> **PROBLEM SET**
[1] From the page on writing R blocks in Mage, write out the passage starting at "R blocks are" and ending at "data exporter block.".
[2] Translate this sentence from the page on R blocks in Mage into Spanish: "R blocks are only supported when running Mage using Docker."
[3] Carry on the page about R blocks in Mage past its final line, keeping its style.

You can write R language to transform data in blocks.

Requirements

R blocks are only supported when running Mage using Docker.

Add R block to pipeline

  1. Create a new pipeline or open an existing pipeline.
  2. Add a data loader, transformer, or data exporter block.
  3. Select R.

Example pipeline

  1. Data loader
    load_data <- function() {
        # Specify your data loading logic here
        # Return value: loaded dataframe
        df <- read.csv(url('https://raw.githubusercontent.com/datasciencedojo/datasets/master/titanic.csv'))
        df
    }
    
  2. Transformer
    library("pacman")
    p_load(dplyr)
    
    transform <- function(df_1, ...) {
        # Specify your transformation logic here
        # Return value: transformed dataframe.
        df_1 <- filter(df_1, Pclass < 3)
        df_1
    }
    
  3. Data exporter
    export_data <- function(df_1, ...) {
        # Specify your data exporting logic here
        # Return value: exported dataframe
        write.csv(df_1, "titanic_filtered.csv", row.names = FALSE)
    }
    

Install R packages

Add the following at the start of your code in your R block:

pacman::p_load(package1, package2, package3)

> **LISTED RECORDS**
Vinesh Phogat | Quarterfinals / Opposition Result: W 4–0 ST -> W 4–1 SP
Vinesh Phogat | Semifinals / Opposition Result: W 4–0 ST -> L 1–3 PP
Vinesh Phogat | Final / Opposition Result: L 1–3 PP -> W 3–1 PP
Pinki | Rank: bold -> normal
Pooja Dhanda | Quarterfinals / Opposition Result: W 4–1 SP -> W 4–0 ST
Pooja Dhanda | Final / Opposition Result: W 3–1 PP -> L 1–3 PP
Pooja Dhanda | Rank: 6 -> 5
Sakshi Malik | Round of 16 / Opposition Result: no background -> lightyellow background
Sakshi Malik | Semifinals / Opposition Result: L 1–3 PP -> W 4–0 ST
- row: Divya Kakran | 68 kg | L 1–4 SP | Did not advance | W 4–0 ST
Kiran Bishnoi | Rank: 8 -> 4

> **EXERCISE RESPONSES**
[1]
R blocks are only supported when running Mage using Docker.

Add R block to pipeline

  1. Create a new pipeline or open an existing pipeline.
  2. Add a data loader, transformer, or data exporter block.

[2] Los bloques de R solo son compatibles cuando se ejecuta Mage con Docker.

[3]
Or

library("pacman")
p_load(dplyr)

Note

When you run the R block for the 1st time, the package will be installed. The 2nd time you run the R block, the package won’t need to be installed again.

What is pacman?

pacman is an R package management tool. You can use p_library() to view all the available packages.

Here is the documentation for pacman where you can find more useful methods: https://www.rdocumentation.org/packages/pacman/versions/0.5.1

Runtime variables

Runtime variables can be accessed via global_vars vector, like global_vars['execution_date'].

Example code:

load_data <- function() {
    df <- read.csv(file='titanic_clean.csv')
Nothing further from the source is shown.